Die gesetzliche Rente müsse gestärkt werden, damit Altersarmut nicht zur Normalität werde. Die Absenkung des Rentenniveaus und prekäre Arbeitsverhältnisse schafften große Probleme. "Niedriglöhne und prekäre Jobs führen zwangsläufig zu niedrigen Renten, von denen keiner leben kann", erklärte Payandeh. Zugleich stieg die Rücklage der Deutschen Rentenversicherung jüngst auf einen Rekord. Lag sie Ende 2018 noch bei 38,2 Milliarden Euro, waren es Ende 2019 nach vorläufigen Ergebnissen 40,5 Milliarden Euro.

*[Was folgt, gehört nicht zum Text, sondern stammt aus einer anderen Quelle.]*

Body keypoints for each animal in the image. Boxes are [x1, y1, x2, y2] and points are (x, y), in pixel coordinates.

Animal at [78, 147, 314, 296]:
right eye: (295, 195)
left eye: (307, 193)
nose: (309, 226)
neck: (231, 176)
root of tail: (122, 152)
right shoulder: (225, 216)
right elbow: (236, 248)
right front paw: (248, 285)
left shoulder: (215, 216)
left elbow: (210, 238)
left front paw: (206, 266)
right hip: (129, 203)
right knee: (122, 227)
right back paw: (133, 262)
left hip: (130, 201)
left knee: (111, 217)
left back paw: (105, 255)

Viele Menschen können etwa wegen langer Teilzeitphasen, Beschäftigung in Minijobs oder Kindererziehungs- und Pflegezeiten nicht mehr genügend in die Rentenkasse einzahlen. "Nicht alle können es sich leisten, privat vorzusorgen", sagte der Gewerkschafter. "Die Basis für gute Renten sind tarifliche Löhne und sichere Arbeitsplätze."

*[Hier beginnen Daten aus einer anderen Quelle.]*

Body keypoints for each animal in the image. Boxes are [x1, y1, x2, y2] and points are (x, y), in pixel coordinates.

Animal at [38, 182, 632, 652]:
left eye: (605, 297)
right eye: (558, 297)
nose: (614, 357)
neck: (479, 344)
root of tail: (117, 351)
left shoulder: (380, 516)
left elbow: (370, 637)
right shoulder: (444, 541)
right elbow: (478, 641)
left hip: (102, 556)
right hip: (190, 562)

Das Rentenniveau müsse langfristig wieder auf 50 Prozent steigen. Der DGB forderte zudem: "Die Grundrente muss schnellstens Gesetz werden, denn von ihr profitieren vor allem Frauen. Abschläge bei Erwerbsminderungsrenten müssen komplett entfallen." Und weil die Ausgaben für die monatliche Miete in zahlreichen Haushalten ein immer größerer Posten werden, müsse auch hier gegengesteuert werden. "Die Landesregierung muss endlich handeln und bezahlbaren, altersgerechten Wohnraum bauen", verlangte Payandeh.

Auch in Bremen sieht der DGB für viele Rentner eine "hohe Armutsgefährdung". Dort erhielten der gewerkschaftlichen Dachorganisation zufolge von den Neurentnern 2018 drei Viertel der Frauen und 47 Prozent der Männer eine gesetzliche Rente von weniger als 1035 Euro - unterhalb dieser Summe gilt man als armutsgefährdet. Jede fünfte Frau bekomme sogar nur weniger als 300 Euro pro Monat.